President Donald Trump promised as a candidate last year to dismantle Obamacare. While the House passed such a bill last May, the Senate tried but failed to do so in July and September thanks to deep intra-party divisions and fears that millions of Americans would lose their healthcare coverage.
"I think that is something we should do next year," Ryan said in an interview with Reuters when asked about prospects of the House passing a bipartisan bill that would reinstate federal subsidies to private insurers to help lower-income people buy medical coverage through the Affordable Care Act, dubbed Obamacare.
Asked whether the seven-year Republican effort to repeal and replace Obamacare was now dead, Ryan responded, "No." But he added, "I can't imagine we can do that this year."
Trump has been frustrated by the inability of a Congress led by his own party to pass the bill, and has taken steps that bypass lawmakers to chip away at the law. Trump this month cut off billions of dollars in Obamacare subsidies to insurers, known as cost-sharing payments, saying they are unlawful and enrich insurance companies.
Republican Senator Lamar Alexander and Democratic Senator Patty Murray last week unveiled a bipartisan bill to maintain those subsidies for two years and give states some added flexibility for administering health insurance while also maintaining many of Obamacare's patient protections. The plan drew bipartisan support in the Senate, but Trump came out against it after initially backing it.
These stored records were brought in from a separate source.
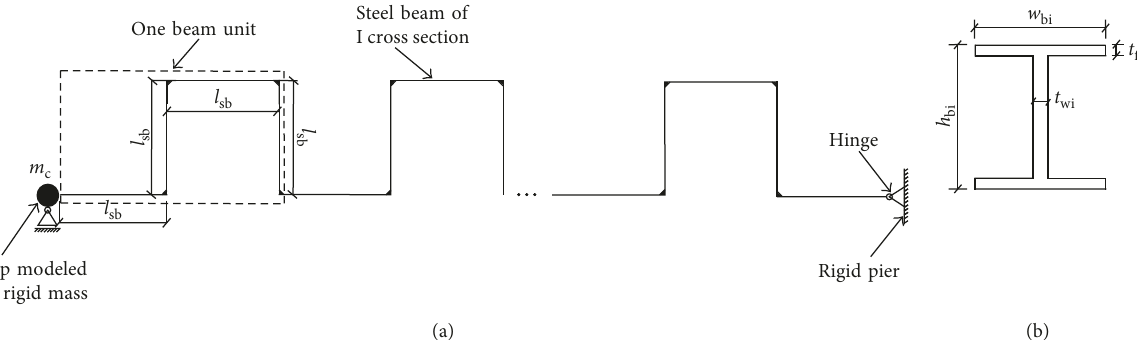
bu : number of beam units in one plane;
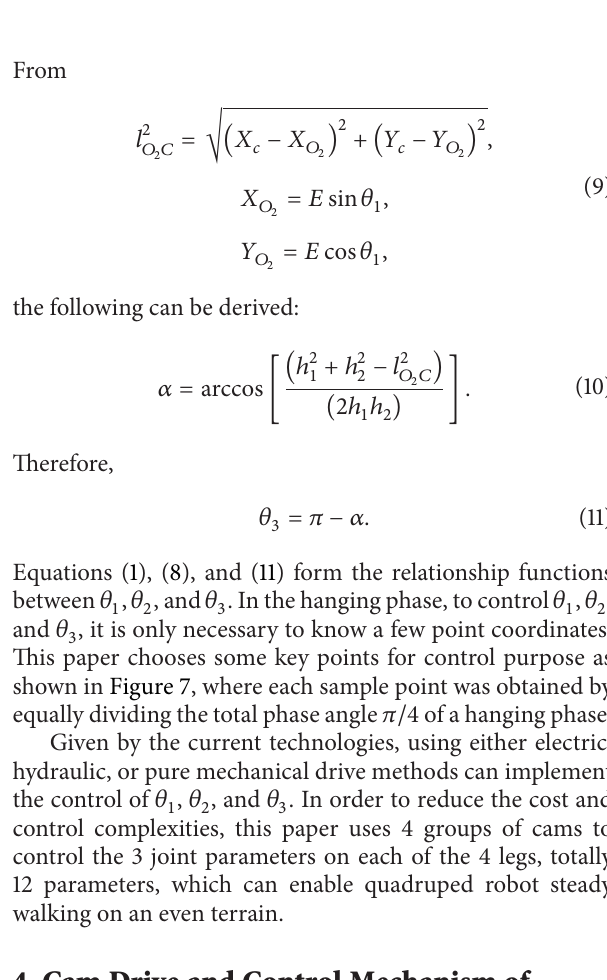
Figure 7: Key sample points chosen for cam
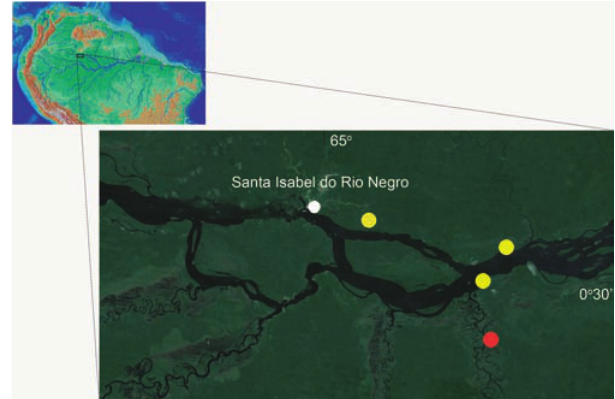
Fig. 5. Map of northern South America and surroundings of Santa Isabel do Rio Negro, rio Negro basin (detail), showing the distribution of Priocharax nanus . Type locality (red dot), other localities (yellow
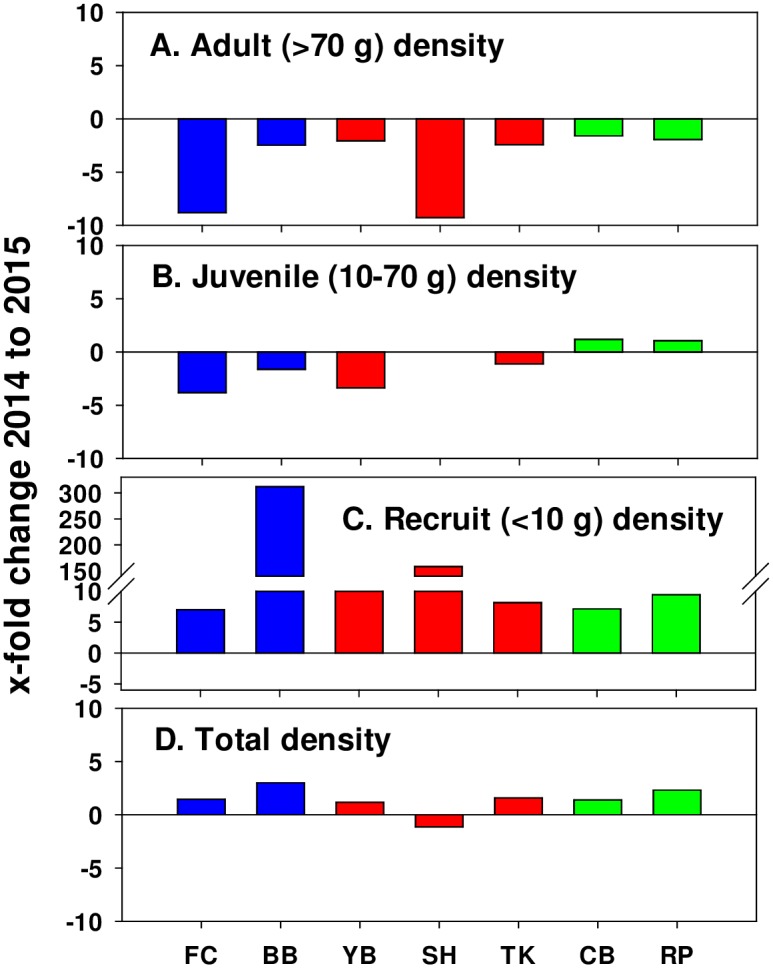
Magnitude of change from summer 2014 to summer 2015 in density (number/m2) of P. ochraceus at seven sites.Sites are color coded by cape, with blue = Cape Foulweather, red = Cape Perpetua, and green = Cape Blanco. A. Change in adult density, B. Change in juvenile density, C. Change in recruit density, D. Change in total sea star density. Weight ranges for each life history stage are approximate, and based on Menge 1974, which found that animals up to ~70g were non-reproductive and animals from ~100 g and larger had ripe gonads (before spawning). See Fig 2 caption for site names.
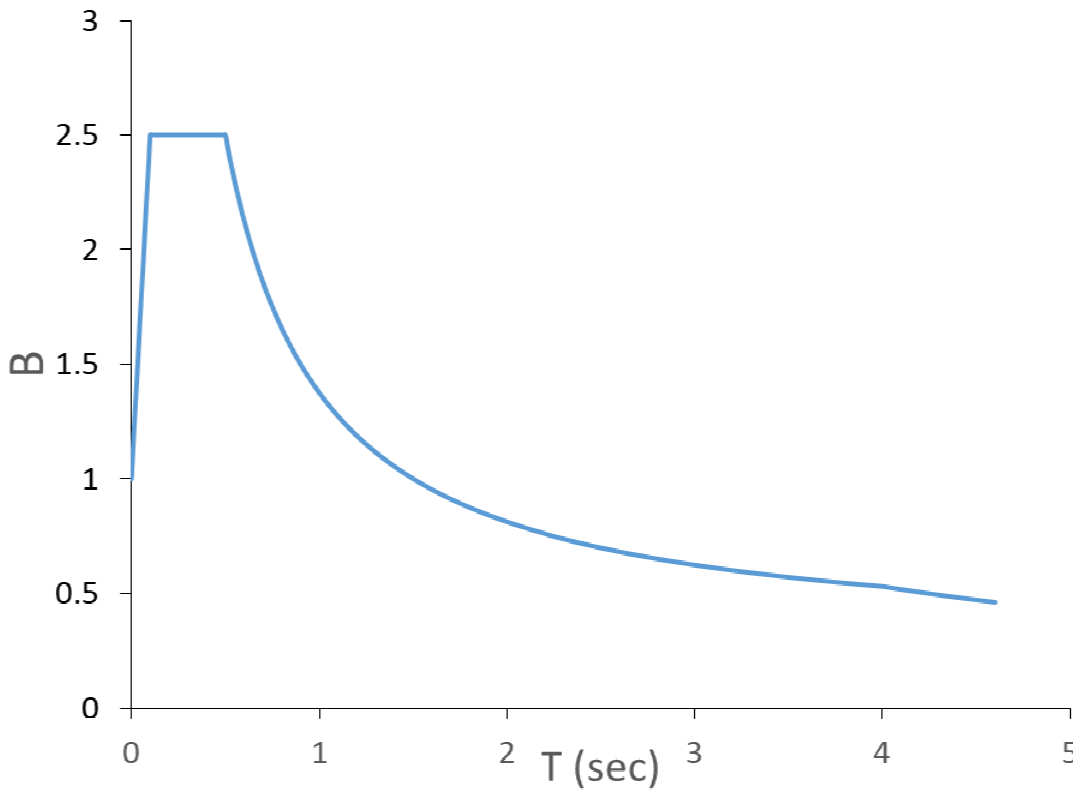
Figure 4. Response spectra intended for dynamic analysis (Iranian seismic code, 2015).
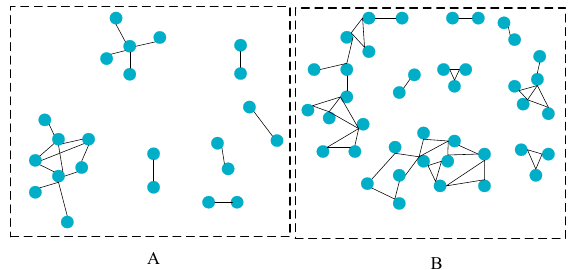
Figure 4. Descriptive statistical results of main variables in sample interval ( A ) Panel E; ( B ) Panel F.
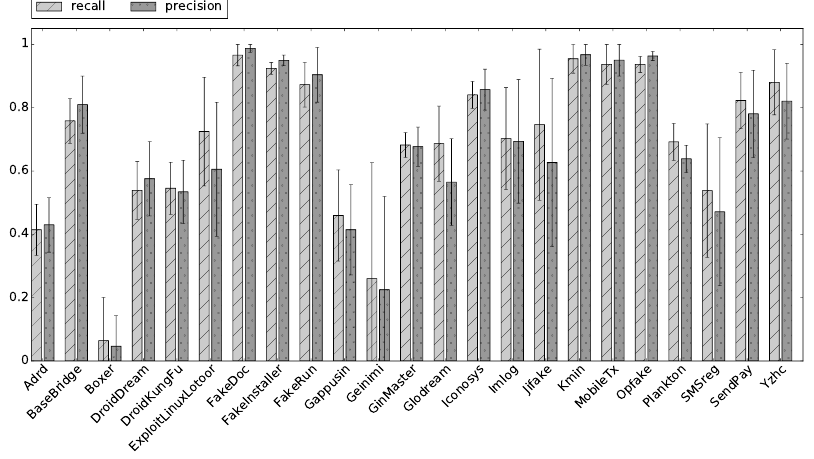
Figure 4. Normalized confusion matrix of the SVM classifier.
The subsidies are a critical element of Obamacare. Insurers say they do not profit from the subsidies, but pass them on directly to consumers to reduce deductibles, co-payments and other out-of-pocket medical expenses for low-income people.
Republicans call Obamacare a government intrusion in the U.S. healthcare system while Democrats note that the 2010 law brought insurance to 20 million Americans.
Congressional elections are set for November 2018, with party primaries earlier in the year.